(Rinnovabili.it) – La polizia cinese ha arrestato 10 funzionari d’azienda colpevoli di aver truccato i dati relativi all’inquinamento delle rispettive imprese. Lo ha annunciato ieri il Ministero della Protezione ambientale, con l’intento di sottolineare la volontà del governo di intensificare i controlli sull’industria. La comunicazione strizza l’occhio anche alle crescenti porzioni del corpo sociale che stanno mostrando un forte malcontento per la pessima qualità dell’aria – e quindi della vita – nelle grandi città cinesi.

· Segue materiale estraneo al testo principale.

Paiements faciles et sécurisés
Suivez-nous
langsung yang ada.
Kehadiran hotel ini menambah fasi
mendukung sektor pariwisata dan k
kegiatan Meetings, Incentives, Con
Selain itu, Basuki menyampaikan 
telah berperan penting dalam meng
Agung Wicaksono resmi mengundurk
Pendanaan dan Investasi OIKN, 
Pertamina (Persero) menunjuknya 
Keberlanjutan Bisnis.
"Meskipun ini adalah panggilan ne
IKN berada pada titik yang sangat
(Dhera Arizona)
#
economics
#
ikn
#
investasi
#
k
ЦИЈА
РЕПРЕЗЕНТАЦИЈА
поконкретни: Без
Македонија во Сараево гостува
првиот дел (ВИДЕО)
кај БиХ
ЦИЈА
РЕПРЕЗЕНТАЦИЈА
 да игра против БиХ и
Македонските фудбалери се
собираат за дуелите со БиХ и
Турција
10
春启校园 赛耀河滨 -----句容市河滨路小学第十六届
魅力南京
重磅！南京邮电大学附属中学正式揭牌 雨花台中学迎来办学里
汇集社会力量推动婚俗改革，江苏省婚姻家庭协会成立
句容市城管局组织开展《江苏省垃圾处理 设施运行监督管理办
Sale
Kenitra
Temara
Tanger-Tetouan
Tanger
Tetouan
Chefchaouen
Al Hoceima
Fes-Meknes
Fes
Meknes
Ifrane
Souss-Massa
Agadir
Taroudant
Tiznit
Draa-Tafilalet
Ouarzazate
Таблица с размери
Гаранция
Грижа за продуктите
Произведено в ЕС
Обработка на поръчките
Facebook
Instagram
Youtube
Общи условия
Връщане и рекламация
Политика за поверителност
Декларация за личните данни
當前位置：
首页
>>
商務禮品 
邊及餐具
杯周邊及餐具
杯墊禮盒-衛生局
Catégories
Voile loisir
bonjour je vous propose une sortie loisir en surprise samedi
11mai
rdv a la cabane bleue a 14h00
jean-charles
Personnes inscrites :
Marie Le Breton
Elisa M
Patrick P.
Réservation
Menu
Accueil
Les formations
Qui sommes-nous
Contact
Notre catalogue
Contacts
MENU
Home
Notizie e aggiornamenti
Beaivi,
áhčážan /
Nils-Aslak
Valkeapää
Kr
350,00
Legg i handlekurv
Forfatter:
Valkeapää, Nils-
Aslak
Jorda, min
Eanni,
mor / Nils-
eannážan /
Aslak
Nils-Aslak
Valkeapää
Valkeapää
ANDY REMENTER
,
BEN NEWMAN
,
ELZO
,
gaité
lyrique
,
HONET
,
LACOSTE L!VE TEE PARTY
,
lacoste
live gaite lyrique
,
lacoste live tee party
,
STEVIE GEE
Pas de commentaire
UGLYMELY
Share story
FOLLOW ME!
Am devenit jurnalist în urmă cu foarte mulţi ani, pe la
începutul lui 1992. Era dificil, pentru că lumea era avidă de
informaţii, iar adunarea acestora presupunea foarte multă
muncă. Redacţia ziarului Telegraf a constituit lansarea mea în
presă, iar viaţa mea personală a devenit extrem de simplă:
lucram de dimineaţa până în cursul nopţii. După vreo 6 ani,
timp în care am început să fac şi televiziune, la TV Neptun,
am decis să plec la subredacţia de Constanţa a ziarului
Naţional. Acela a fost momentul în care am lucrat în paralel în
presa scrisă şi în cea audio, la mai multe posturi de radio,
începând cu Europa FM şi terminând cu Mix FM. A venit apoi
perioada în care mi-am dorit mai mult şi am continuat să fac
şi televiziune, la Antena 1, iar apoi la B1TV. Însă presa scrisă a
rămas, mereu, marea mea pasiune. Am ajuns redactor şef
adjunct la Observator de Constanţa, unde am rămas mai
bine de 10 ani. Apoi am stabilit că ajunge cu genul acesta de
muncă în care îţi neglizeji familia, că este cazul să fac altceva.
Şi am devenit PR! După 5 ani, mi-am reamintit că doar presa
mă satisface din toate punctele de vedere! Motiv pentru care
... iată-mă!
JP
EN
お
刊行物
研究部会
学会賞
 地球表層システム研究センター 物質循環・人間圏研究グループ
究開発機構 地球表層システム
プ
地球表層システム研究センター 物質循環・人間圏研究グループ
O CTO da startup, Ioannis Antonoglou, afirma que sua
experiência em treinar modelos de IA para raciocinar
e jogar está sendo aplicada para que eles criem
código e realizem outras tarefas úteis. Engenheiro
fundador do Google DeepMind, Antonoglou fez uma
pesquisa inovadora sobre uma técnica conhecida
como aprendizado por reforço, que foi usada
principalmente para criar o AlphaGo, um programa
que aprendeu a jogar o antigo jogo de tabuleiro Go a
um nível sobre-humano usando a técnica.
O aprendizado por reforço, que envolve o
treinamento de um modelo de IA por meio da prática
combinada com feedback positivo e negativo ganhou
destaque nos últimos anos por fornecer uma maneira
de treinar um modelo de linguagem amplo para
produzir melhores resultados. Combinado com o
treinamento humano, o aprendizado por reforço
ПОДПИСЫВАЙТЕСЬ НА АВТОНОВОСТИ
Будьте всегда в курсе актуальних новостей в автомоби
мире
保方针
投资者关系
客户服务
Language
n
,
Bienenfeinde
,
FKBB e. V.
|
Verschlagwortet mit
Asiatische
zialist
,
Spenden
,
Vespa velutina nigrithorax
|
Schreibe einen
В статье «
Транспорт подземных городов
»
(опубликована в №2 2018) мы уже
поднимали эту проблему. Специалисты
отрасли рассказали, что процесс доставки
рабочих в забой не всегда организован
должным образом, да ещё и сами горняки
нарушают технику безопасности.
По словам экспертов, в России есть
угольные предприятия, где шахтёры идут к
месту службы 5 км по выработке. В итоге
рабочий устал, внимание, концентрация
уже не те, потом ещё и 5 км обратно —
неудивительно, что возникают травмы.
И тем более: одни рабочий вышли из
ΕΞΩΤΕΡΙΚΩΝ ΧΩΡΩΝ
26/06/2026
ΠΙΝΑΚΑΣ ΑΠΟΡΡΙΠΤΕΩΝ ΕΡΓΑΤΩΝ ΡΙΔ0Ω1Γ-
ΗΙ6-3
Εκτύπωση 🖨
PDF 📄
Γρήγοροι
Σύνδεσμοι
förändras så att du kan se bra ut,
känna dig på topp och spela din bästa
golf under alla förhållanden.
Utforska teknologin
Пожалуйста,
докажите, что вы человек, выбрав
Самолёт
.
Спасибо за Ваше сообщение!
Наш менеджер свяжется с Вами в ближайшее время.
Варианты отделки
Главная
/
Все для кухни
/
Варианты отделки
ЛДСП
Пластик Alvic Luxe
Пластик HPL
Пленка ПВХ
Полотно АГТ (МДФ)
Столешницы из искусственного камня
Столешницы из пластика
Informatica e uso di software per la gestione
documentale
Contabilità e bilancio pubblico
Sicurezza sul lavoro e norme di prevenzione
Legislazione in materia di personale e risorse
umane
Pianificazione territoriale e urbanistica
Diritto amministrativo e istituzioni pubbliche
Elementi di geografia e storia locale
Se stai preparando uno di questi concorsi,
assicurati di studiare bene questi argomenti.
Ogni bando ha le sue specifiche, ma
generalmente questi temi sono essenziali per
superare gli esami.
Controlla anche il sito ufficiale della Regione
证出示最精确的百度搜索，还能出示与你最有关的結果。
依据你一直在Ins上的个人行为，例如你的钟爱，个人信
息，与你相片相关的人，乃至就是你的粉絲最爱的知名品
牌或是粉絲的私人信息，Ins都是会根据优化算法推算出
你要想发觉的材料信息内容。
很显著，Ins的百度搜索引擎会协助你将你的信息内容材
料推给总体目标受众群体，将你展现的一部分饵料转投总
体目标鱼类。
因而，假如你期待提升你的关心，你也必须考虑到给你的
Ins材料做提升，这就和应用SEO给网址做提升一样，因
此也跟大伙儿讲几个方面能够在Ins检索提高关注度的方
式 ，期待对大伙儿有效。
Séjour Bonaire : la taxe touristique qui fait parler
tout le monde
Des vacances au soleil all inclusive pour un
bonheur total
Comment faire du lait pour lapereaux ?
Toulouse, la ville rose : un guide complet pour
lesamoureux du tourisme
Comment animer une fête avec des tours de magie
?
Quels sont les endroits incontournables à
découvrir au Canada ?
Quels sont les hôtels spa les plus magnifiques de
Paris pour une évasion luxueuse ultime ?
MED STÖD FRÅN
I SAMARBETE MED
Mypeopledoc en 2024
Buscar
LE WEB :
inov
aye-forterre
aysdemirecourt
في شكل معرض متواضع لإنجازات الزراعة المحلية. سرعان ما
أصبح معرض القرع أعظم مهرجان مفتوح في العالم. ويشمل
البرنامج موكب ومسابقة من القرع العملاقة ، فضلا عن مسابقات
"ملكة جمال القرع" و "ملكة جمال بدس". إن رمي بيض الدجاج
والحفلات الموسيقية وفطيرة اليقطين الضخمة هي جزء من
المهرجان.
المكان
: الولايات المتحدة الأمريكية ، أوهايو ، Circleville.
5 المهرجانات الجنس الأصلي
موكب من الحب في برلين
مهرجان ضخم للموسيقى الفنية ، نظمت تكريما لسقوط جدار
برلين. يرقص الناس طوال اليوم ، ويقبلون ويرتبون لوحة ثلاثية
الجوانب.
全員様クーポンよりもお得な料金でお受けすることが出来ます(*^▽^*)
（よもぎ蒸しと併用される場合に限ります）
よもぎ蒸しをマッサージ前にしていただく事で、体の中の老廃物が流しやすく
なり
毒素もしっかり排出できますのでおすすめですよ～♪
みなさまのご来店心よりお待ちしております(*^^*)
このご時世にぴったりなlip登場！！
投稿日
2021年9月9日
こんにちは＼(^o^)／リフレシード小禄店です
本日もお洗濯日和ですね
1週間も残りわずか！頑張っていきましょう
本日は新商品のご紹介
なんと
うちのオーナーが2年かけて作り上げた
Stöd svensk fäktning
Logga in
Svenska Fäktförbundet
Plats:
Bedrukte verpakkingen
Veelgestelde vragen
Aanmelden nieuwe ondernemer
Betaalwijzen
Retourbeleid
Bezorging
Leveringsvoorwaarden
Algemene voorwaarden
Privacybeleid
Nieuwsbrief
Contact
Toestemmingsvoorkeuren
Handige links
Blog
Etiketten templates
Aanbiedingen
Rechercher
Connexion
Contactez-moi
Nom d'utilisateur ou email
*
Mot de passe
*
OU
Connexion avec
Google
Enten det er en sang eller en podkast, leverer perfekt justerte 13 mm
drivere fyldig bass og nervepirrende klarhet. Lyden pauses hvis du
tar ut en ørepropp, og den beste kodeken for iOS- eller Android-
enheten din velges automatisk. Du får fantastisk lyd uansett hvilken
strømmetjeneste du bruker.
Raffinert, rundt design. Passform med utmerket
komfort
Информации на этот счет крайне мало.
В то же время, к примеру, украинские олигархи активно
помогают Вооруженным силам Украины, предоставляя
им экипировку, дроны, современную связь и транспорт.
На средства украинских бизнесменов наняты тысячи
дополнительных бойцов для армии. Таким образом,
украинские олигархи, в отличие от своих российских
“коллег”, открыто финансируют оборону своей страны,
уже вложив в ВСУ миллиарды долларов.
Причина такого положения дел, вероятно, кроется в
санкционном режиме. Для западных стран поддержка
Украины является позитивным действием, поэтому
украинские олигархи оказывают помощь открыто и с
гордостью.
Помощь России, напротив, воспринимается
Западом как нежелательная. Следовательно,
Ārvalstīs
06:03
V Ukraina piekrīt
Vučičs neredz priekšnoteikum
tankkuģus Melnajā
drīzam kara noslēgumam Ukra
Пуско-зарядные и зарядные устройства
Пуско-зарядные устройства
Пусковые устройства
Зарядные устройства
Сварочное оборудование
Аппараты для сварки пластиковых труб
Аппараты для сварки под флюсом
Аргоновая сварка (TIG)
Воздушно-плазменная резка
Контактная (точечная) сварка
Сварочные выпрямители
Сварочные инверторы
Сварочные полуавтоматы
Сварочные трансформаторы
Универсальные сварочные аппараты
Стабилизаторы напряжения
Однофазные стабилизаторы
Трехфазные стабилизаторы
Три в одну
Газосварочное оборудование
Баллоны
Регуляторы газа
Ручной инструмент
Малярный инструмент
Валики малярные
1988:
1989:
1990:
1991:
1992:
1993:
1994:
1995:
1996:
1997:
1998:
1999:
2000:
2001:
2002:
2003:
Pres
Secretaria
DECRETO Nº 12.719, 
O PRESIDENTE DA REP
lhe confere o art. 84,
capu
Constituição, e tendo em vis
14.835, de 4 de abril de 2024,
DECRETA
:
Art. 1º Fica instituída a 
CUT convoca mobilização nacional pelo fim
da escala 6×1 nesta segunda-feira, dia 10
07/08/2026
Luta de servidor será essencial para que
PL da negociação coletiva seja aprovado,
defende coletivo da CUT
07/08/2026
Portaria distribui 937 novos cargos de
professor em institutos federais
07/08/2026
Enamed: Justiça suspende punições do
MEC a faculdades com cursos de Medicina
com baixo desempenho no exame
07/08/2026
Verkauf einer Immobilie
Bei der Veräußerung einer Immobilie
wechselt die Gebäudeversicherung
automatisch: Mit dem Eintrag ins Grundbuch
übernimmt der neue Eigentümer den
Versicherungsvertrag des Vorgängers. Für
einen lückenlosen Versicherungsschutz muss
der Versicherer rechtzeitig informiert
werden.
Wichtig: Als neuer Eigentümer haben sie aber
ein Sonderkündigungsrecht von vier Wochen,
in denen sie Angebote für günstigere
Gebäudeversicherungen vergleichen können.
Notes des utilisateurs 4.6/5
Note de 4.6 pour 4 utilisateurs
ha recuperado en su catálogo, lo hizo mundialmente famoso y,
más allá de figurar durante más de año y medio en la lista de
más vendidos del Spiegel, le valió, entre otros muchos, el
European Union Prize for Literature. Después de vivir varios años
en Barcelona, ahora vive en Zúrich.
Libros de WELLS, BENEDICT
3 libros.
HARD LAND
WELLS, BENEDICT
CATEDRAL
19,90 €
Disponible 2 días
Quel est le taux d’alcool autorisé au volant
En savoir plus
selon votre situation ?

L’esecutivo non poteva più rimanere inerte dopo che, per la prima volta, a Pechino è scattato l’allarme rosso la scorsa settimana. Una pesantissima coltre di smog avvolgeva la capitale, e l’amministrazione ha fatto scattare le misure di sicurezza: limitazioni al traffico veicolare, chiusura delle scuole e un appello del governo ai cittadini, cui è stato chiesto di interrompere «le attività all’aria aperta».
Dopo l’emergenza, il Dragone ha deciso di passare al contrattacco: otto aziende, da un impianto di depurazione nella città meridionale di Dongguan fino a una joint venture di Coca-Cola nella provincia di Gansu, sono state accusate dal Ministero della Protezione ambientale di diffondere dati falsi per ostacolare o manipolare i controlli ambientali.
A scoprire l’illegalità, speciali squadre del dicastero, deputate a implementare la normativa contro l’inquinamento. Le imprese sono state definite «senza scrupoli» per le loro falsificazioni, operate nel tentativo di eludere regole più stringenti. Ora la sorte dei funzionari finiti agli arresti è in mano ai giudici: secondo il Ministero la legge prevede pene detentive fino a sette anni per chi trasgredisce le leggi in materia di inquinamento.
Zhao Yanhong, un rappresentante della Coca-Cola in Cina, ha detto a Reuters che il caso relativo alla joint venture risale al mese di ottobre, ed è stato gestito dalle autorità regionali. Un impiegato sarebbe stato incarcerato per 5 giorni e poi rilasciato.